1169 Sicily earthquake
1169 Sicily earthquake is located in Sicily
1169 Sicily earthquake
Date February 4, 1169 (1169-02-04)
Origin time 07:00
Magnitude 7.3 Ms
Epicenter 37°13′01″N 14°57′00″E / 37.217°N 14.95°E / 37.217; 14.95Coordinates: 37°13′01″N 14°57′00″E / 37.217°N 14.95°E / 37.217; 14.95
Areas affected Eastern Sicily
Max. intensity X (Extreme)
Tsunami Yes
Casualties 15,000–25,000 deaths

The 1169 Sicily earthquake occurred on 4 February 1169 at 07:00 on the eve of the feast of St. Agatha of Sicily (in southern Italy). It had an estimated magnitude of between 6.4 and 7.3 and an estimated maximum perceived intensity of X (Extreme) on the Mercalli intensity scale. Catania, Lentini and Modica were severely damaged. It triggered a tsunami. Overall, the earthquake is estimated to have caused the deaths of at least 15,000 people.

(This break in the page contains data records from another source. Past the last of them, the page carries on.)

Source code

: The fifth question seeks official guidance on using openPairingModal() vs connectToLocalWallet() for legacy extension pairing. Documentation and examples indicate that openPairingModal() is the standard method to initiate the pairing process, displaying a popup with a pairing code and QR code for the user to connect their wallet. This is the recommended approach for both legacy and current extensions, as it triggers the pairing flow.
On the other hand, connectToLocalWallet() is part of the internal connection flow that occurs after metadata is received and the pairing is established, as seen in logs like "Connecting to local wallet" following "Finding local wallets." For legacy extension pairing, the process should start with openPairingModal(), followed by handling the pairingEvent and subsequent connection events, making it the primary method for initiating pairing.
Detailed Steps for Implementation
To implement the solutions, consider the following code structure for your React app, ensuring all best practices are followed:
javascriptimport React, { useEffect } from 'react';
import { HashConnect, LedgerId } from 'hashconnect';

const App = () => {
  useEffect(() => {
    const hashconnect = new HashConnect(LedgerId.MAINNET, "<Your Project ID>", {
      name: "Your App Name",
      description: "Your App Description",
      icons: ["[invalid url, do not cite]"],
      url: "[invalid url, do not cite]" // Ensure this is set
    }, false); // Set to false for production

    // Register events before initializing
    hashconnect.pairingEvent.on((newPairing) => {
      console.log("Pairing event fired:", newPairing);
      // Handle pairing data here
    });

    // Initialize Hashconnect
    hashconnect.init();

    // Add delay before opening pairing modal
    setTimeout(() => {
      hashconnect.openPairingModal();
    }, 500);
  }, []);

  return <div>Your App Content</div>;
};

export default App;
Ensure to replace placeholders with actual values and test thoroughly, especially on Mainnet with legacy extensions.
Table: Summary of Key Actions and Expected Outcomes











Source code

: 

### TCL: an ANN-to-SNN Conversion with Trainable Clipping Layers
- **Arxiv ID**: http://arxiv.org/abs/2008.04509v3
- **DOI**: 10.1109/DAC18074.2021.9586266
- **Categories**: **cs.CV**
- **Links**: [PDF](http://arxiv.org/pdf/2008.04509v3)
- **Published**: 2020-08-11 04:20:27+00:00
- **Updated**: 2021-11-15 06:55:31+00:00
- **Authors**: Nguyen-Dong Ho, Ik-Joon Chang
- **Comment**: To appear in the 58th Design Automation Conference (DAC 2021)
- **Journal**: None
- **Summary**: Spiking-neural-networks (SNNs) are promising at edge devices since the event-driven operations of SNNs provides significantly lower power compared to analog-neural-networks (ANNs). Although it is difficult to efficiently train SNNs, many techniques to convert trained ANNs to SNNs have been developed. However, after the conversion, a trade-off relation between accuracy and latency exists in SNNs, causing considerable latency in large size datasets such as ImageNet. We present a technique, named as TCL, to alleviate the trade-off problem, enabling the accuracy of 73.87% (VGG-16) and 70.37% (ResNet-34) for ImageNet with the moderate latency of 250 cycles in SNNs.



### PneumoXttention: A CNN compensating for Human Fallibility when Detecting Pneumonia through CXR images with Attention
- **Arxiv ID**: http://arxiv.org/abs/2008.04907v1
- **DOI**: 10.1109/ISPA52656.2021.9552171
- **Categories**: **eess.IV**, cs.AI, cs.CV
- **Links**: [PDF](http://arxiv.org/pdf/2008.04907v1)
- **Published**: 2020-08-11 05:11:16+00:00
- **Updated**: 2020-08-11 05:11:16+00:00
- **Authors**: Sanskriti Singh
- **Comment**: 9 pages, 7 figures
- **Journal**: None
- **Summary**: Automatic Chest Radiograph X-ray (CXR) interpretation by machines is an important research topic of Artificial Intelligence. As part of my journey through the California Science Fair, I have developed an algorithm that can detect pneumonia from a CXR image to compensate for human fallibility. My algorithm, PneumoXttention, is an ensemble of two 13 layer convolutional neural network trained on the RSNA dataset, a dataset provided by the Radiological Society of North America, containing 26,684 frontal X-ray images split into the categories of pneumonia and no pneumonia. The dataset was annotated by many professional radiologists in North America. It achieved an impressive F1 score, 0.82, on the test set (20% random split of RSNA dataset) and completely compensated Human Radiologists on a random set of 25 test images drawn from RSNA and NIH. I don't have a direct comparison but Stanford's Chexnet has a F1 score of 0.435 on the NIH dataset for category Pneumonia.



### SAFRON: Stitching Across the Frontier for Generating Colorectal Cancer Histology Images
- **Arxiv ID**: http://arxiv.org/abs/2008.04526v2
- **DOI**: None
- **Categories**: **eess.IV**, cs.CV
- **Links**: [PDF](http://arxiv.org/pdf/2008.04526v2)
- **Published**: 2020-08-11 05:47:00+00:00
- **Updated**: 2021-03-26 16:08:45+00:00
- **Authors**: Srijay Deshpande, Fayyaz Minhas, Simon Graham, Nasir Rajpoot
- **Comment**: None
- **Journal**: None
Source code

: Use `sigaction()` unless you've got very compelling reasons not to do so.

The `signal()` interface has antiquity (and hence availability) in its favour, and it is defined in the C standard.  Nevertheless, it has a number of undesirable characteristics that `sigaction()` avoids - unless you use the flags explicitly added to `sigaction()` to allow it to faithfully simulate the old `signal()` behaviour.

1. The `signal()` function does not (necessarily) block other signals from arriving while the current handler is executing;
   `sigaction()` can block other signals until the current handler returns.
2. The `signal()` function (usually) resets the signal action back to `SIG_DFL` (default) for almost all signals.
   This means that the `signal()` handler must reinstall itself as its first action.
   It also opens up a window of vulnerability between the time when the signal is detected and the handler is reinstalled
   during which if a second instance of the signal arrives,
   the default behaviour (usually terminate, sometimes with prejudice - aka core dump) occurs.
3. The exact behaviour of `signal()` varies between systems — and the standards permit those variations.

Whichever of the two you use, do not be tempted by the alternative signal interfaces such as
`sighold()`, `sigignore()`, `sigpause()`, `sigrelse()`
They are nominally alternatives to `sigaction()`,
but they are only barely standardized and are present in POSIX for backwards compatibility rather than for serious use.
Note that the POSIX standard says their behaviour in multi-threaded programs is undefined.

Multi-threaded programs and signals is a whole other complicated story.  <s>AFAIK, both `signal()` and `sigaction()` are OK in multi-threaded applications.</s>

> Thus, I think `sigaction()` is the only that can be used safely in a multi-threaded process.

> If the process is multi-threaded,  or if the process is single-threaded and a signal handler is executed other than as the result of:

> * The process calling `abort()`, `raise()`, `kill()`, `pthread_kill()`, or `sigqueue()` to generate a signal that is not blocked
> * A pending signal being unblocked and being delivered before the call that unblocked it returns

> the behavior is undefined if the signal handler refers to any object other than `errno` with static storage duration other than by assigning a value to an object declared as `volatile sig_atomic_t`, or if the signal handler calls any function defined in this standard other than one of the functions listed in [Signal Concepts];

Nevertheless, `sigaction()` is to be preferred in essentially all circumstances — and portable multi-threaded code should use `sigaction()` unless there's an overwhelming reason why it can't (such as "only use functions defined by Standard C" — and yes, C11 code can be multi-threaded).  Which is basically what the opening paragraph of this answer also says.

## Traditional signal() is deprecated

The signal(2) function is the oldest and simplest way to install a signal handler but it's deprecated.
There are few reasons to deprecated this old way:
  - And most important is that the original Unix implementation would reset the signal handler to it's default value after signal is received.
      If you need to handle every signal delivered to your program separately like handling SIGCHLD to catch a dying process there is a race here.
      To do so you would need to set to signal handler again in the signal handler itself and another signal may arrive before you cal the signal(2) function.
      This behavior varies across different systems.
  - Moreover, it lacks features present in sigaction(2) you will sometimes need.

Sicily's considerable seismic activity is a product of plate tectonics: the island lies on part of the complex convergent boundary where the African Plate is subducting beneath the Eurasian Plate. This subduction zone is responsible for the formation of the stratovolcano Mount Etna. Most of the damaging earthquakes occur on the Siculo-Calabrian rift zone, a zone of extensional faulting which runs for about 370 kilometres (230 mi), forming three main segments through Calabria, along the east coast of Sicily and immediately offshore, and finally forming the southeastern margin of the Hyblean Plateau, a carbonate platform in southeastern Sicily. Faults in the Calabrian segment were responsible for the 1783 Calabrian earthquakes sequence.

In the southern part of the eastern coast of Sicily, investigations have identified a series of active normal dip-slip faults, dipping to the east. Most of these lie offshore, and some control basins that contain large thicknesses of Quaternary sediments. The two largest faults, known as the western and eastern master faults, border half-grabens, with fill of up to 700 metres (2,297 ft) and 800 metres (2,625 ft) respectively. Onshore, two ages of faulting have been recognised, an earlier phase trending NW-SE and a later phase trending SSW-NNE that clearly offsets the first group, including the Avola fault and the Rosolini-Ispica fault system.